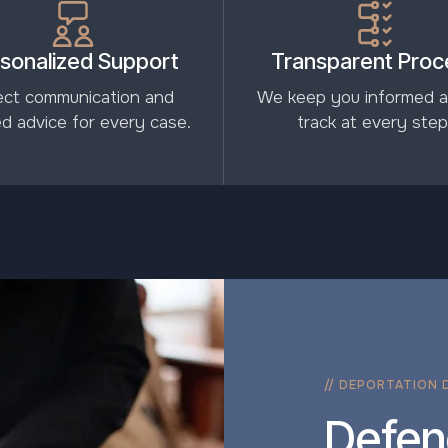
sonalized Support
Transparent Proc
ect communication and
We keep you informed 
red advice for every case.
track at every step
// DEPORTATION 
Defen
____________
> _Task to carry out_
Which lines of the data contain "every"? Copy them all.

> _Written solution_
red advice for every case.
track at every step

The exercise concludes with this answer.